=== TO-DO ITEM A ===
Update the rows below, beginning at the first row and stopping after the line that contains "胶体之所以具有介稳性,主要是", by replacing "丁达尔效应" with "廷德尔效应" and changing nothing else. Leave the pictures out of your answer.

=== PASSAGE TO READ ===
Under the aforementioned circumstances, by a user pressing down the pointing device 10, the software key 36 at which the corresponding pointer points is selected, allowing the character information assigned to the software key 36 to be displayed in the determined character display column 32. Herein, the first pointing device 10a is at first operated with left hand to execute the processing of selecting “R”. Subsequently, the second pointing device 10b is operated with right hand to execute the processing of selecting “K”. In such a case, “RK” is displayed in the determined character display column 32 as illustrated.

As stated above, a moving range of the pointer 38 operated by the single pointing device 10 can be limited by dividing the plurality of software keys 36 into two groups, each of which is displayed in one of the two software key display columns 34. Thereby, input operations can be performed efficiently, allowing an input speed to be improved. Further, for the user who has mastered blind touch, intuitive input operations can be performed by arranging, in a dispersed manner, characters to be inputted with each of left hand and right hand in the two software key display columns 34, allowing a comfortable input environment to be realized.

FIG. 3 is a view illustrating a structure example of a function block included in the mobile terminal device 100 in FIG. 1. The mobile terminal device 100 includes a software key receiving unit 50, a hardware key receiving unit 52, a display control unit 54 and a display unit 56.

The hardware key receiving unit 52 receives an operation executed by a user to the hardware key 20 in FIG. 1. The hardware key receiving unit 52 determines the hardware key 20 thus operated and communicates to the display control unit 54 that the hardware key 20 has been operated. Herein, it is assumed that each of the plurality of hardware keys 20 is assigned the power ON/OFF function, a function of executing a software input mode, or the camera shutter function, etc.

The display control unit 54 includes a pointing display processor 58, an analysis unit 60, a software key display processor 62, an area setting unit 64 and a function processor 66.

The analysis unit 60 analyzes which hardware key 20 has been operated based on the information communicated by the hardware key receiving unit 52. Herein, when detecting that the hardware key 20 other than the hardware key 20 corresponding to the function of executing a software input mode, which is assigned a function, for example, the power ON/OFF function, or the camera shutter function or the like, has been operated, the analysis unit 60 directs the function processor 66 to perform the function corresponding to the hardware key 20. The function processor 66 performs the function corresponding to the hardware key 20 thus operated, in accordance with the direction from the analysis unit 60.

Herein, when detecting that the hardware key 20 corresponding to, the function of executing a software input mode has been operated, the analysis unit 60 directs the area setting unit 64 to set an area for displaying the software key 36 on the display screen 30. Upon receiving the direction from the analysis unit 60, the area setting unit 64 sets an area as the first software key display column 34a and the second software key display column 34b in FIG. 2. Specifically, the area setting unit 64 defines areas as many as the number of the pointing devices 10. The coordinates for the areas to be defined may be registered in advance, or set from outside.

=== SUPPLIED RECORDS ===

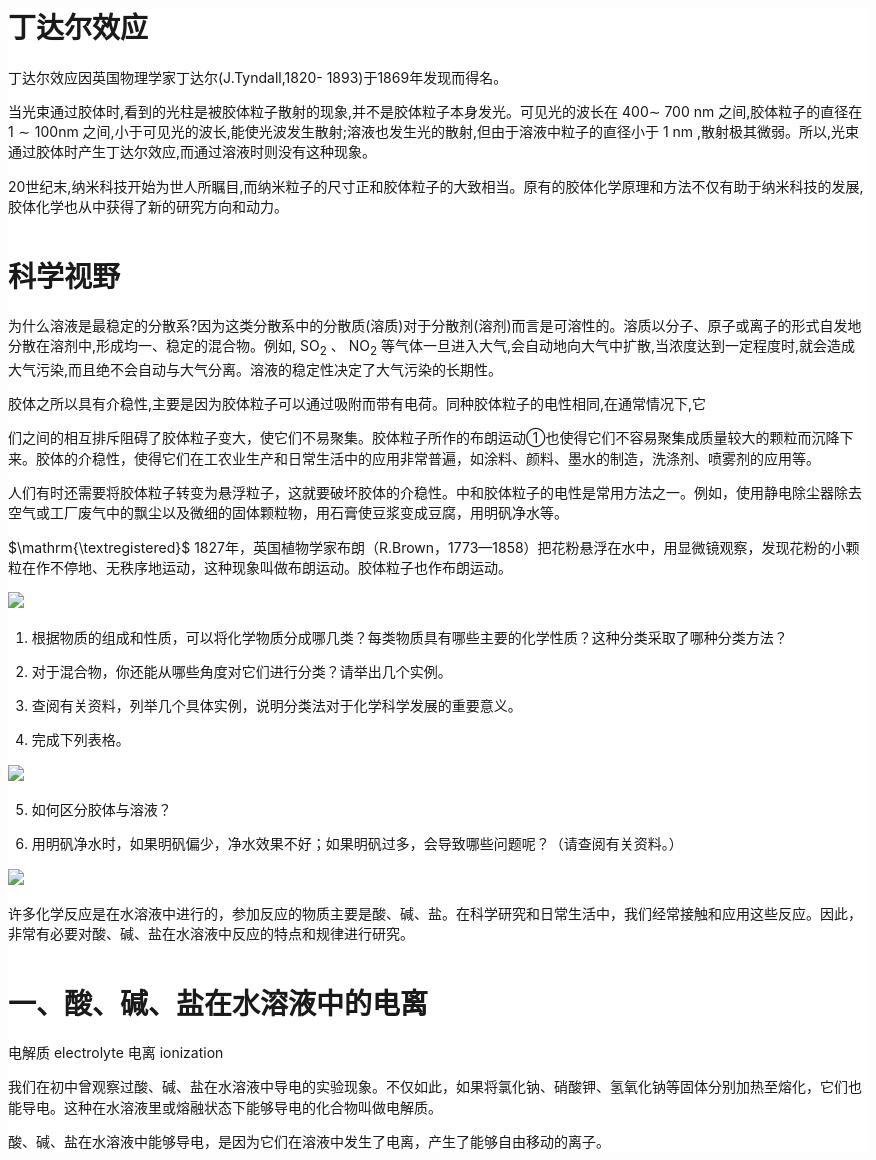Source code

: # 丁达尔效应

丁达尔效应因英国物理学家丁达尔(J.Tyndall,1820- 1893)于1869年发现而得名。

当光束通过胶体时,看到的光柱是被胶体粒子散射的现象,并不是胶体粒子本身发光。可见光的波长在  $400\sim$ $700~\mathrm{nm}$  之间,胶体粒子的直径在  $1\sim 100 \mathrm{nm}$  之间,小于可见光的波长,能使光波发生散射;溶液也发生光的散射,但由于溶液中粒子的直径小于  $1\mathrm{~nm}$  ,散射极其微弱。所以,光束通过胶体时产生丁达尔效应,而通过溶液时则没有这种现象。

20世纪末,纳米科技开始为世人所瞩目,而纳米粒子的尺寸正和胶体粒子的大致相当。原有的胶体化学原理和方法不仅有助于纳米科技的发展,胶体化学也从中获得了新的研究方向和动力。

# 科学视野

为什么溶液是最稳定的分散系?因为这类分散系中的分散质(溶质)对于分散剂(溶剂)而言是可溶性的。溶质以分子、原子或离子的形式自发地分散在溶剂中,形成均一、稳定的混合物。例如,  $\mathrm{SO}_{2}$  、  $\mathrm{NO}_{2}$  等气体一旦进入大气,会自动地向大气中扩散,当浓度达到一定程度时,就会造成大气污染,而且绝不会自动与大气分离。溶液的稳定性决定了大气污染的长期性。

胶体之所以具有介稳性,主要是因为胶体粒子可以通过吸附而带有电荷。同种胶体粒子的电性相同,在通常情况下,它

们之间的相互排斥阻碍了胶体粒子变大，使它们不易聚集。胶体粒子所作的布朗运动①也使得它们不容易聚集成质量较大的颗粒而沉降下来。胶体的介稳性，使得它们在工农业生产和日常生活中的应用非常普遍，如涂料、颜料、墨水的制造，洗涤剂、喷雾剂的应用等。

人们有时还需要将胶体粒子转变为悬浮粒子，这就要破坏胶体的介稳性。中和胶体粒子的电性是常用方法之一。例如，使用静电除尘器除去空气或工厂废气中的飘尘以及微细的固体颗粒物，用石膏使豆浆变成豆腐，用明矾净水等。

$\mathrm{\textregistered}$  1827年，英国植物学家布朗（R.Brown，1773—1858）把花粉悬浮在水中，用显微镜观察，发现花粉的小颗粒在作不停地、无秩序地运动，这种现象叫做布朗运动。胶体粒子也作布朗运动。

![](https://cdn-mineru.openxlab.org.cn/extract/af9d7e44-7c5e-4194-9930-1d865c22e845/56a7d82515b38fa9d46ec9c3ad80824488b0d10c43c0286a8d8aaffc25998bbf.jpg)

1. 根据物质的组成和性质，可以将化学物质分成哪几类？每类物质具有哪些主要的化学性质？这种分类采取了哪种分类方法？

2. 对于混合物，你还能从哪些角度对它们进行分类？请举出几个实例。

3. 查阅有关资料，列举几个具体实例，说明分类法对于化学科学发展的重要意义。

4. 完成下列表格。

![](https://cdn-mineru.openxlab.org.cn/extract/af9d7e44-7c5e-4194-9930-1d865c22e845/6f6f1b73838b1fec8cc1c275d936fc9798c06377d4cdcd78023af7fb63000277.jpg)

5. 如何区分胶体与溶液？

6. 用明矾净水时，如果明矾偏少，净水效果不好；如果明矾过多，会导致哪些问题呢？（请查阅有关资料。）

![](https://cdn-mineru.openxlab.org.cn/extract/af9d7e44-7c5e-4194-9930-1d865c22e845/fdf9ddb524ccf305029856fdf02a3f2d6bdc4ffb3df48f7dd14ba4bad99666dd.jpg)

许多化学反应是在水溶液中进行的，参加反应的物质主要是酸、碱、盐。在科学研究和日常生活中，我们经常接触和应用这些反应。因此，非常有必要对酸、碱、盐在水溶液中反应的特点和规律进行研究。

# 一、酸、碱、盐在水溶液中的电离

电解质 electrolyte  电离 ionization

我们在初中曾观察过酸、碱、盐在水溶液中导电的实验现象。不仅如此，如果将氯化钠、硝酸钾、氢氧化钠等固体分别加热至熔化，它们也能导电。这种在水溶液里或熔融状态下能够导电的化合物叫做电解质。

酸、碱、盐在水溶液中能够导电，是因为它们在溶液中发生了电离，产生了能够自由移动的离子。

=== TO-DO ITEM B ===
From the mobile terminal passage above, set down word for word the part that begins at "Herein, when detecting that the hardware key 20 corresponding" and stops after "set from outside.".

=== EXPECTED OUTPUT A ===
Source code

: # 廷德尔效应

廷德尔效应因英国物理学家丁达尔(J.Tyndall,1820- 1893)于1869年发现而得名。

当光束通过胶体时,看到的光柱是被胶体粒子散射的现象,并不是胶体粒子本身发光。可见光的波长在  $400\sim$ $700~\mathrm{nm}$  之间,胶体粒子的直径在  $1\sim 100 \mathrm{nm}$  之间,小于可见光的波长,能使光波发生散射;溶液也发生光的散射,但由于溶液中粒子的直径小于  $1\mathrm{~nm}$  ,散射极其微弱。所以,光束通过胶体时产生廷德尔效应,而通过溶液时则没有这种现象。

20世纪末,纳米科技开始为世人所瞩目,而纳米粒子的尺寸正和胶体粒子的大致相当。原有的胶体化学原理和方法不仅有助于纳米科技的发展,胶体化学也从中获得了新的研究方向和动力。

# 科学视野

为什么溶液是最稳定的分散系?因为这类分散系中的分散质(溶质)对于分散剂(溶剂)而言是可溶性的。溶质以分子、原子或离子的形式自发地分散在溶剂中,形成均一、稳定的混合物。例如,  $\mathrm{SO}_{2}$  、  $\mathrm{NO}_{2}$  等气体一旦进入大气,会自动地向大气中扩散,当浓度达到一定程度时,就会造成大气污染,而且绝不会自动与大气分离。溶液的稳定性决定了大气污染的长期性。

胶体之所以具有介稳性,主要是因为胶体粒子可以通过吸附而带有电荷。同种胶体粒子的电性相同,在通常情况下,它

=== EXPECTED OUTPUT B ===
Herein, when detecting that the hardware key 20 corresponding to, the function of executing a software input mode has been operated, the analysis unit 60 directs the area setting unit 64 to set an area for displaying the software key 36 on the display screen 30. Upon receiving the direction from the analysis unit 60, the area setting unit 64 sets an area as the first software key display column 34a and the second software key display column 34b in FIG. 2. Specifically, the area setting unit 64 defines areas as many as the number of the pointing devices 10. The coordinates for the areas to be defined may be registered in advance, or set from outside.